For the treatment of single level lumbar disc herniations, it was found that results with regards to blood loss, duration of hospital stay, systemic effects were better for microsurgical and endoscopic techniques when compared to open technique (8). Endoscopic discectomy gives smaller incision, less local trauma and faster recovery than open discectomy (9-12). Its results are similar to microscopic discectomy (13). But it can address opposite side pathology as well (14). Percutaneous endoscopic lumbar discectomy (PELD), the latest armour in the field of ever developing minimal invasive spine surgery, boasts the advantages of even a smaller incision and can be performed under local anaesthesia (15). The outcomes however remain similar even the short term when compared with one of the studies (16). Though PELD has many advantages, certain potential pitfalls remain making it a difficult technique to acclimatise and master in such a high volume setup with economical constraints. Some drawbacks include difficulty in L5–S1 (17), high riding iliac crest with a L4–5 pathology (these form the bulk of patients in our case), central disc, calcified disc (6), apprehensive patients, difficulty to assess opposite side and long learning curve (15). Many surgeons are convinced of advantages of the system and have included this system as part of their inventory. However, due to difficulty in orientation with scope and two-dimensional vision, availability of less space, frustrating and steep learning curve, and inability to master hand eye coordination, majority of surgeons are not able to continue with the technique.

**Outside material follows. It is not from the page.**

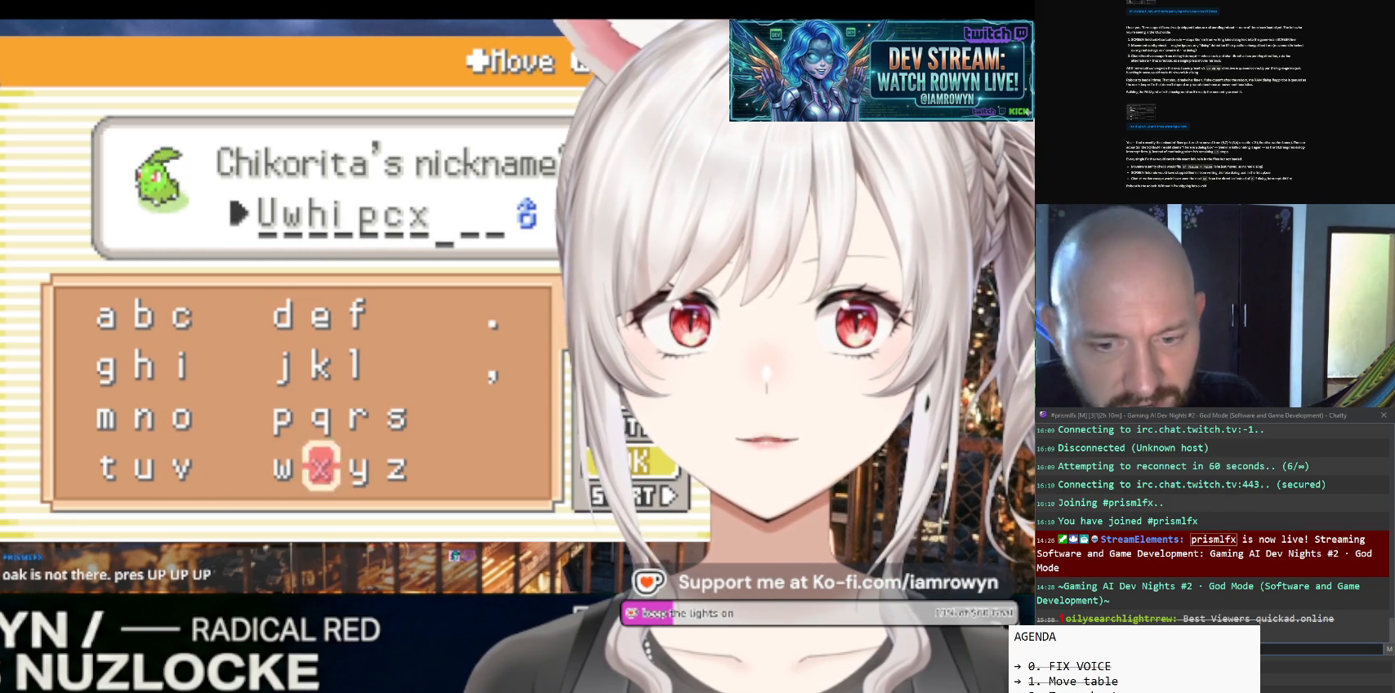
{"buttons": ["A"], "events": [[400, "A", "down"], [400, "DPAD_DOWN", "up"]]}
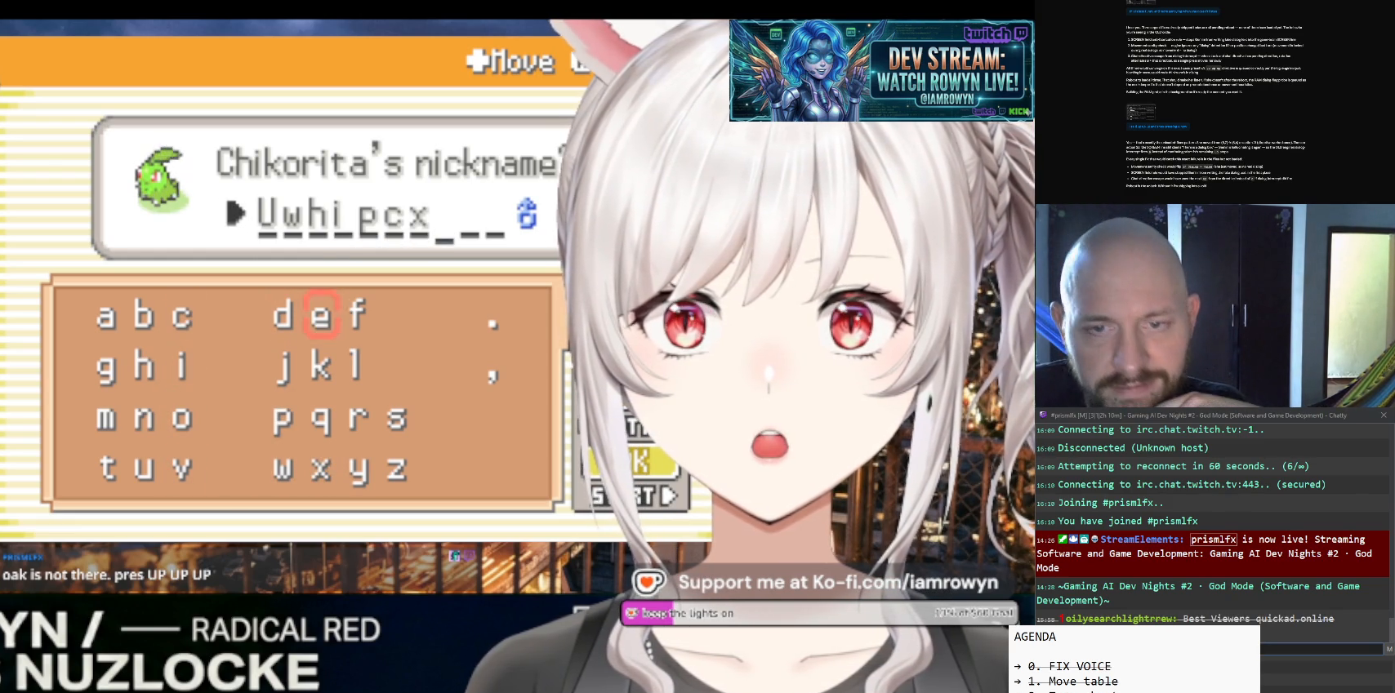
{"buttons": ["A"], "events": []}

The patience and perseverance to work through narrow confines and work closely with a surgeon who has mastered the technique is the key to learn (18). Learning curve for our series was five cases considering the fact that the complication rate was 3/5 in them and also a longer time interval (Table 4). Rate of complications seems similar in both open and endoscopic techniques; however results reported are extremely nonhomogeneous in different series (21).

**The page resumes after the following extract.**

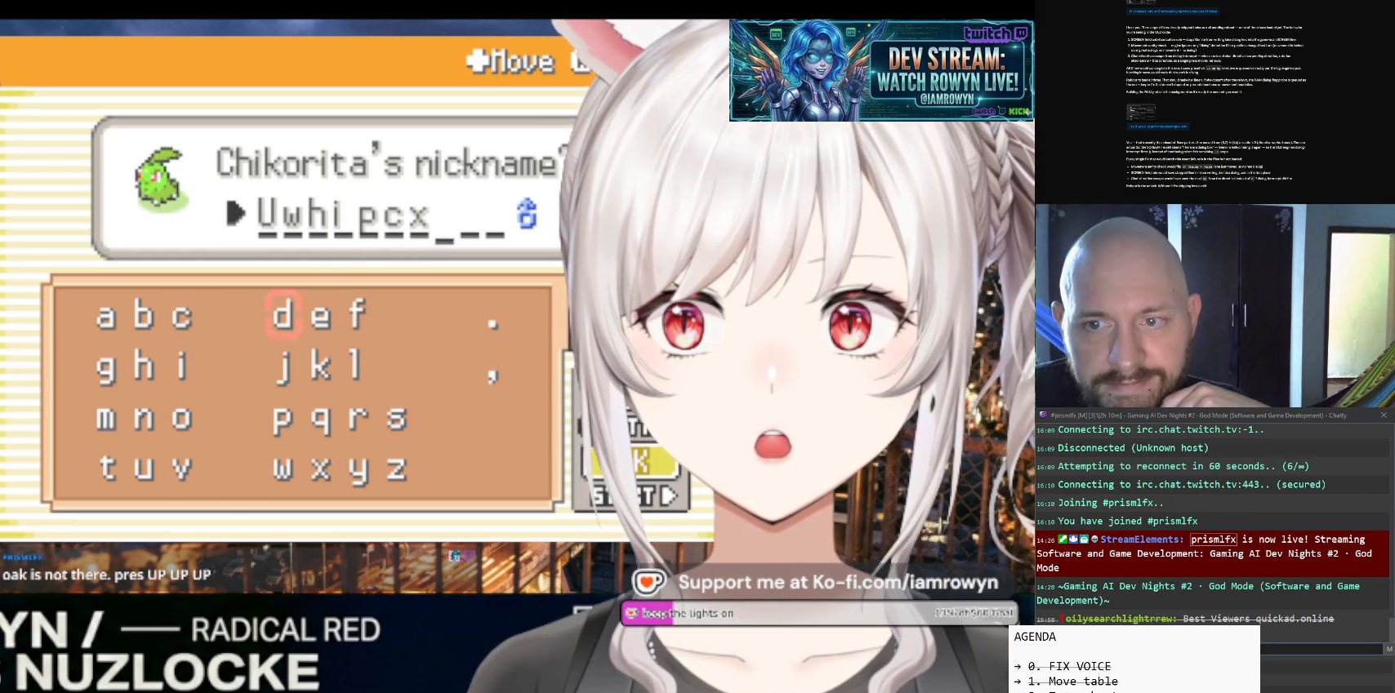
{"buttons": ["A"], "events": []}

Endoscopic discectomy using the tubular retractor system and the inter-laminar approach is a great advancement in the field of spine surgery and is able to demonstrate outcomes equivalent to all other time tested and newer techniques. This method can become the gold standard especially in a high volume tertiary public sector to cater a large volume of patient and provide as near to a state of art treatment to these patient, also its use in multi-faceted patient profiles makes it best suited in this regard.
Ethical Statement: Ethical clearance of the concerned board for performing this research was taken along with written and informed consent of all the patients participating in the study.
Conflicts of Interest: The authors have no conflicts of interest to declare.